A further drop in sea levels has exposed the continental shelf around the Gecko Isles, eradicating the seabasket forests and creating a single landmass called Aglirium. This remains distinct from nearby Abeli's shore due to the latter's steep slopes and the continued erosion of sediment from its northern estuary. While the Isles' old tropical climate is gone, cold-tolerant lizards flourish here like never before, with huge monitor geckos prowling the pseudoforests and spine-backed Sentisaurus expanding across the plains. Thalassaurs have begun to spread throughout the Medithalassic, breeding on the Abelian and Loxodian coasts and even venturing as far as the Ailox on their migrations. 

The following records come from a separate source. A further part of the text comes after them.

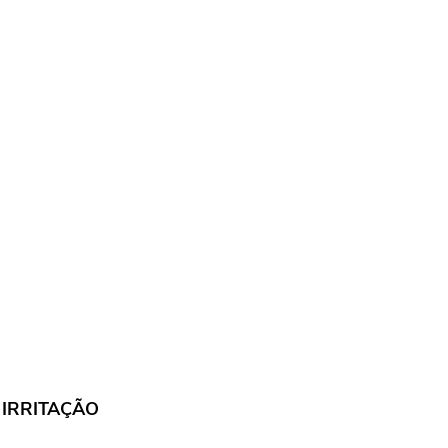
 IRRITAÇÃO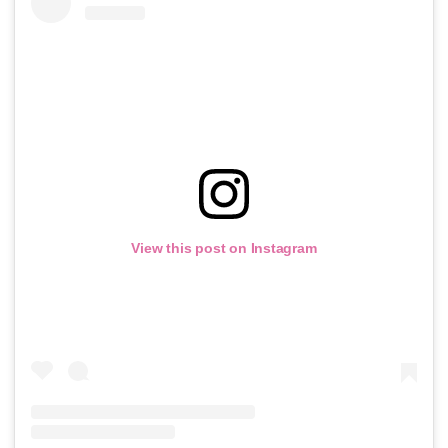
View this post on Instagram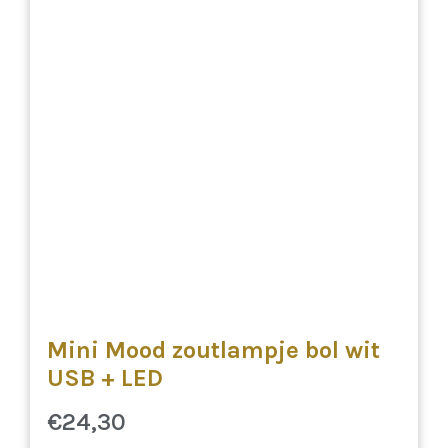
Mini Mood zoutlampje bol wit
USB + LED
€
24,30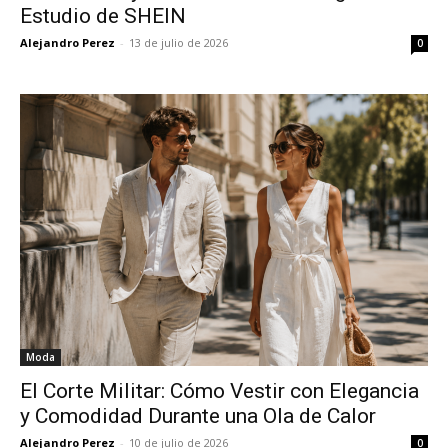
Estudio de SHEIN
Alejandro Perez
-
13 de julio de 2026
0
Moda
El Corte Militar: Cómo Vestir con Elegancia
y Comodidad Durante una Ola de Calor
Alejandro Perez
-
10 de julio de 2026
0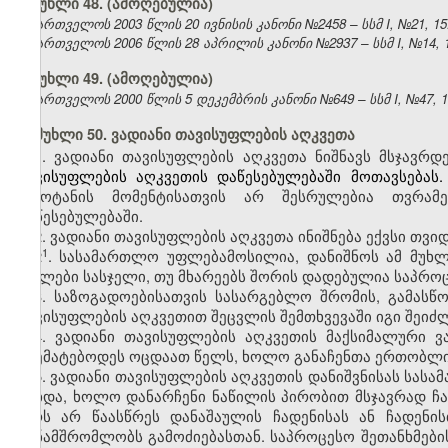
მუხლი 48. (ამოღებულია)
საქართველოს 2003 წლის 20 ივნისის კანონი №2458 – სსმ I, №21, 15.0
საქართველოს 2006 წლის 28 აპრილის კანონი №2937 – სსმ I, №14, 15.
მუხლი 49. (ამოღებულია)
საქართველოს 2000 წლის 5 დეკემბრის კანონი №649 – სსმ I, №47, 14.
მუხლი 50. ვადიანი თავისუფლების აღკვეთა
1. ვადიანი თავისუფლების აღკვეთა ნიშნავს მსჯავრ
თავისუფლების აღკვეთის დაწესებულებაში მოთავსებას
გამოტანის მომენტისათვის არ შესრულებია თვრა
დაწესებულებაში.
2. ვადიანი თავისუფლების აღკვეთა ინიშნება ექვსი თვი
​1
2
. სასამართლო უფლებამოსილია, დანიშნოს ამ მუხლ
ნაკლები სასჯელი, თუ მხარეებს შორის დადებულია საპროც
3. საზოგადოებისათვის სასარგებლო შრომის, გამასწო
თავისუფლების აღკვეთით შეცვლის შემთხვევაში იგი შეიძლ
4. ვადიანი თავისუფლების აღკვეთის მაქსიმალური 
აღემატებოდეს ოცდაათ წელს, ხოლო განაჩენთა ერთობლიო
5. ვადიანი თავისუფლების აღკვეთის დანიშვნისას სას
მოხდა, ხოლო დანარჩენი ნაწილის პირობით მსჯავრად ჩ
პირს არ წაასწრეს დანაშაულის ჩადენისას ან ჩადენის
თანამშრომლობს გამოძიებასთან. საპროცესო შეთანხმების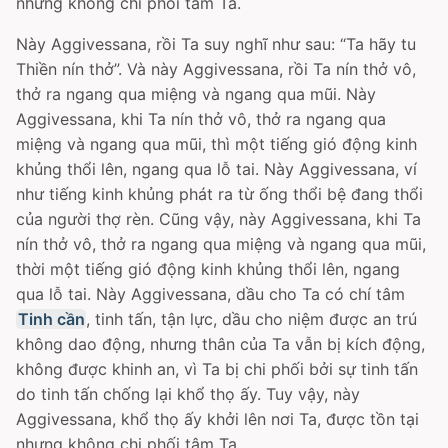
nhưng không chi phối tâm Ta.
Này Aggivessana, rồi Ta suy nghĩ như sau: “Ta hãy tu
Thiền nín thở”. Và này Aggivessana, rồi Ta nín thở vô,
thở ra ngang qua miệng và ngang qua mũi. Này
Aggivessana, khi Ta nín thở vô, thở ra ngang qua
miệng và ngang qua mũi, thì một tiếng gió động kinh
khủng thổi lên, ngang qua lỗ tai. Này Aggivessana, ví
như tiếng kinh khủng phát ra từ ống thổi bệ đang thổi
của người thợ rèn. Cũng vậy, này Aggivessana, khi Ta
nín thở vô, thở ra ngang qua miệng và ngang qua mũi,
thời một tiếng gió động kinh khủng thổi lên, ngang
qua lỗ tai. Này Aggivessana, dầu cho Ta có chí tâm
Tinh cần
, tinh tấn, tận lực, dầu cho niệm được an trú
không dao động, nhưng thân của Ta vẫn bị kích động,
không được khinh an, vì Ta bị chi phối bởi sự tinh tấn
do tinh tấn chống lại khổ thọ ấy. Tuy vậy, này
Aggivessana, khổ thọ ấy khởi lên nơi Ta, được tồn tại
nhưng không chi phối tâm Ta.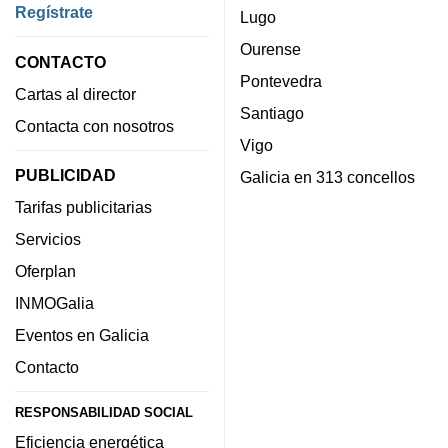
Regístrate
Lugo
Ourense
CONTACTO
Pontevedra
Cartas al director
Santiago
Contacta con nosotros
Vigo
PUBLICIDAD
Galicia en 313 concellos
Tarifas publicitarias
Servicios
Oferplan
INMOGalia
Eventos en Galicia
Contacto
RESPONSABILIDAD SOCIAL
Eficiencia energética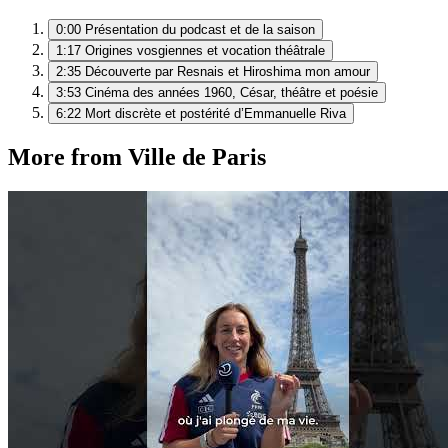
0:00
Présentation du podcast et de la saison
1:17
Origines vosgiennes et vocation théâtrale
2:35
Découverte par Resnais et Hiroshima mon amour
3:53
Cinéma des années 1960, César, théâtre et poésie
6:22
Mort discrète et postérité d’Emmanuelle Riva
More from Ville de Paris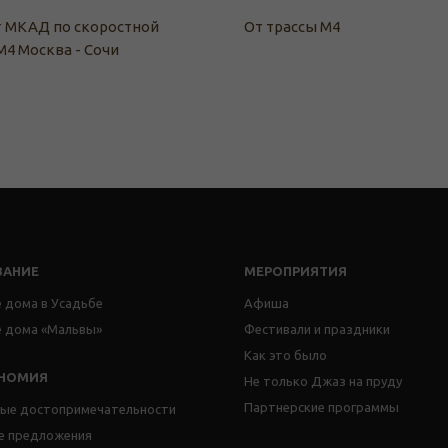
т МКАД по скоростной
От трассы М4
М4 Москва - Сочи
ВАНИЕ
МЕРОПРИЯТИЯ
 дома в Усадьбе
Афиша
е дома «Мальвы»
Фестивали и праздники
Как это было
ОНОМИЯ
Не только Джаз на пруду
Партнерские программы
ные достопри­мечательности
е предложения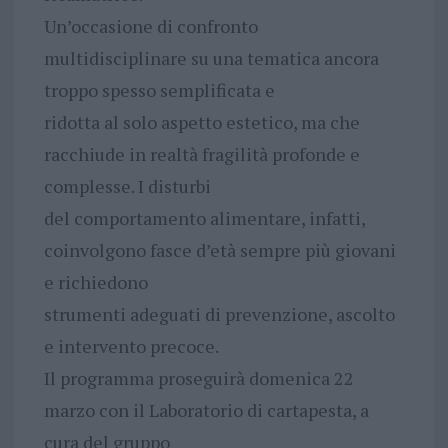
Un’occasione di confronto
multidisciplinare su una tematica ancora
troppo spesso semplificata e
ridotta al solo aspetto estetico, ma che
racchiude in realtà fragilità profonde e
complesse. I disturbi
del comportamento alimentare, infatti,
coinvolgono fasce d’età sempre più giovani
e richiedono
strumenti adeguati di prevenzione, ascolto
e intervento precoce.
Il programma proseguirà domenica 22
marzo con il Laboratorio di cartapesta, a
cura del gruppo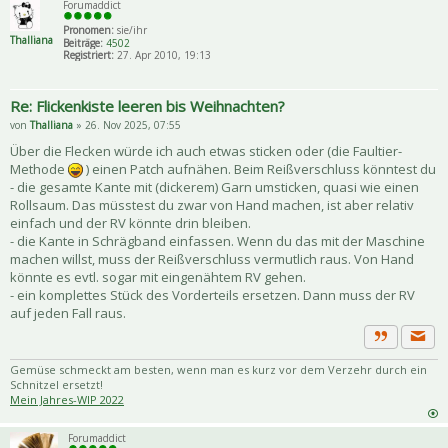
Forumaddict
Pronomen:
sie/ihr
Thalliana
Beiträge:
4502
Registriert:
27. Apr 2010, 19:13
Re: Flickenkiste leeren bis Weihnachten?
von
Thalliana
» 26. Nov 2025, 07:55
Über die Flecken würde ich auch etwas sticken oder (die Faultier-
Methode
) einen Patch aufnähen. Beim Reißverschluss könntest du
- die gesamte Kante mit (dickerem) Garn umsticken, quasi wie einen
Rollsaum. Das müsstest du zwar von Hand machen, ist aber relativ
einfach und der RV könnte drin bleiben.
- die Kante in Schrägband einfassen. Wenn du das mit der Maschine
machen willst, muss der Reißverschluss vermutlich raus. Von Hand
könnte es evtl. sogar mit eingenähtem RV gehen.
- ein komplettes Stück des Vorderteils ersetzen. Dann muss der RV
auf jeden Fall raus.
Priva
Zitat
Gemüse schmeckt am besten, wenn man es kurz vor dem Verzehr durch ein
Schnitzel ersetzt!
Mein Jahres-WIP 2022
Forumaddict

Land has also risen above the waves in the west, creating a permanent land bridge to Choeropica. Abeli, Sub-Abeli, and Loxodia now have no meaningful separations, with thin connections growing into broad, low-lying tracts of rat-grassland. Overall, Apterra's land has never been more physically united; hypothetically, an individual could freely walk across unimaginably long distances, traversing entire continents within a single lifetime. In reality, habitat fragmentation prevents such journeys; habitable land is mostly found around the margins of continents, and vast stretches of a single productive biome are mostly a thing of the past. Even some shorter crossings, like the once-brief trip from northern to southern Abeli, are blocked by walls of ice. With so much water trapped in solid form, rainfall is at an all-time low worldwide, and cold deserts dominate many inland regions. Nearby, what remains of the ten-year desert is Apterra's only remaining hot climate, though colder arid conditions now occupy much of its former area.

The alpine ice caps of the Muricene have expanded into continent-spanning glaciers. Northern Loxodia is mostly covered by the East Ailox ice sheet, while the western continent has two: the Northern and Southern Ailurentide ice sheets. Abeli's two mountain ranges, as well as much of the nearby lowlands, are connected by the Gillywog Glacier Chain. Smaller ice sheets also exist across Panapterra, the Northern Isles, and Unciolis; only Choeropica and Aglirium are ice-free. Unciolan lakes have begun to freeze over, then solid, stifling any complex life within. This will soon be the fate of both lake Ailox and the lake where great red stoutlings breed, forcing their endemic life to either flee or die. Sea ice, on the other hand, is still rare, as Apterra has no land at either of its poles, and fast-moving currents prevent large floes from amassing.